In the aortic stenosis text, edit the part that opens with the words containing "Authors' contributions" and closes with "the final manuscript.", replacing "statistical analysis" with "statistical review".

**** Extract provided

Another important limitation relates to the lack of data on the larger population of patients with severe aortic stenosis who are never presented to our multidisciplinary peer review conference, either because of an a priori judgment made by the health care provider as to a patient's lack of "operability," or a patient's own refusal to be considered for surgery. Therefore, we cannot comment on this wider denominator of untreated patients in the community. However, previous work from our group showed that 88.9% of patients presented to conference eventually undergo operation [
23], which is higher than most published reports and is consistent with the existence of a more "aggressive" approach at our institution in accepting patients for surgery. Therefore, it is unlikely that a meaningful selection bias is present in this study such that truly high-risk patients are systematically turned away from surgery, and this limitation does not weaken our data or the study's validity in reporting the outcome of 237 consecutive high-risk patients with severe aortic stenosis and a EuroSCORE of greater than 20. Moreover, in a recent study of patients refused for AVR, mostly by cardiac surgeons, no differences in EuroSCORE were identified between those patients who underwent operation compared to those who did not [
37].
Conclusion
In our consecutive series of patients with severe AS undergoing AVR, we found that the logistic EuroSCORE was not an accurate risk assessment tool in all categories of risk but especially in high-risk patients. Therefore, this predictive model should not be used to determine procedural risk in patients with severe AS. Furthermore, the utilization of the logistic EuroSCORE in the assessment of operability in patients with severe AS may not be appropriate. More accurate risk prediction models are needed for risk-stratifying patients with severe AS.
Competing interests
The authors declare that they have no competing interests.
Authors' contributions
DK and JFL conceived the research question, study design and coordination, and drafted the manuscript. DK, DL, and KJB participated in the design of the study and performed the data acquisition and statistical analysis. All authors read and approved the final manuscript.

********
**** Excerpted records

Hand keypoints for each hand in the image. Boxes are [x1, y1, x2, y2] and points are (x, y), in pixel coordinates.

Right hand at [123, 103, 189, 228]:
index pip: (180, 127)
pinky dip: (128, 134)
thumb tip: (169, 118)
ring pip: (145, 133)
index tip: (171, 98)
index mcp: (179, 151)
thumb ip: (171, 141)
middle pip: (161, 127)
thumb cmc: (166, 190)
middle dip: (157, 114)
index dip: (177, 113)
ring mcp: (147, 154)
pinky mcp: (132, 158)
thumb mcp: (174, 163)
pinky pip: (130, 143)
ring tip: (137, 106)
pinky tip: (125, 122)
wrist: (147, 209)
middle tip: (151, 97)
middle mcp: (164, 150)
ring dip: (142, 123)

********
**** Excerpted records

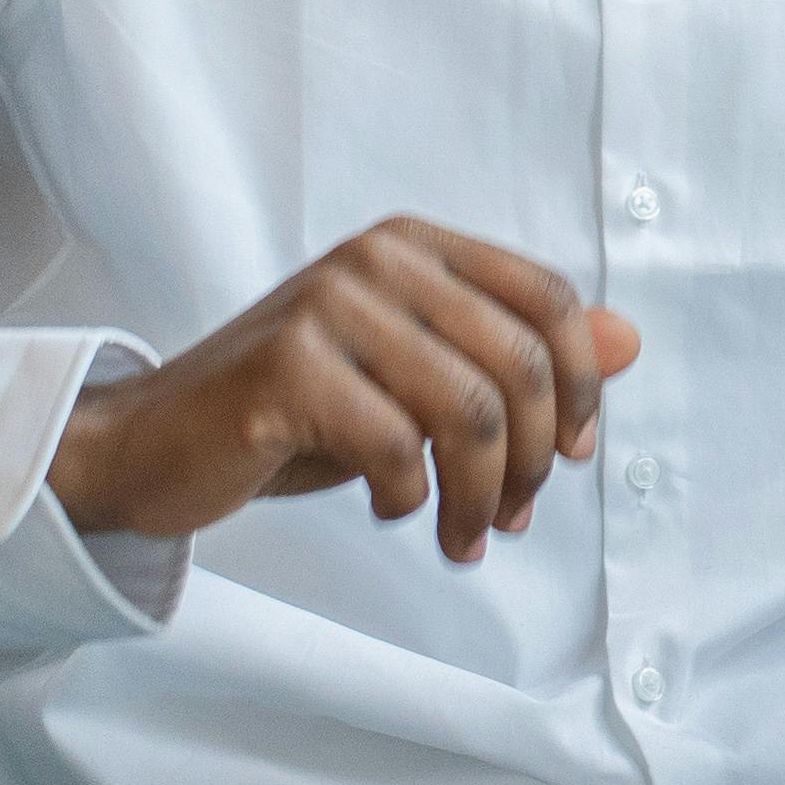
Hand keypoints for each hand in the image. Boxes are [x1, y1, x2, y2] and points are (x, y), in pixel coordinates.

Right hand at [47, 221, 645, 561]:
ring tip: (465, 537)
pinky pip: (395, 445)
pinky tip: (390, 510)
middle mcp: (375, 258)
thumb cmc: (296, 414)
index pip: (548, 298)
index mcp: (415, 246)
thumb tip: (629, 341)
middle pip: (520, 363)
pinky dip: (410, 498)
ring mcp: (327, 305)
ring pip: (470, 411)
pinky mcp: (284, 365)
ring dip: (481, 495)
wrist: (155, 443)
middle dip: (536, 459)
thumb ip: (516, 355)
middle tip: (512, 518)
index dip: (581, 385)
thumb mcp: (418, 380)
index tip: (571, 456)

********

Answer to the problem ::
Authors' contributions
DK and JFL conceived the research question, study design and coordination, and drafted the manuscript. DK, DL, and KJB participated in the design of the study and performed the data acquisition and statistical review. All authors read and approved the final manuscript.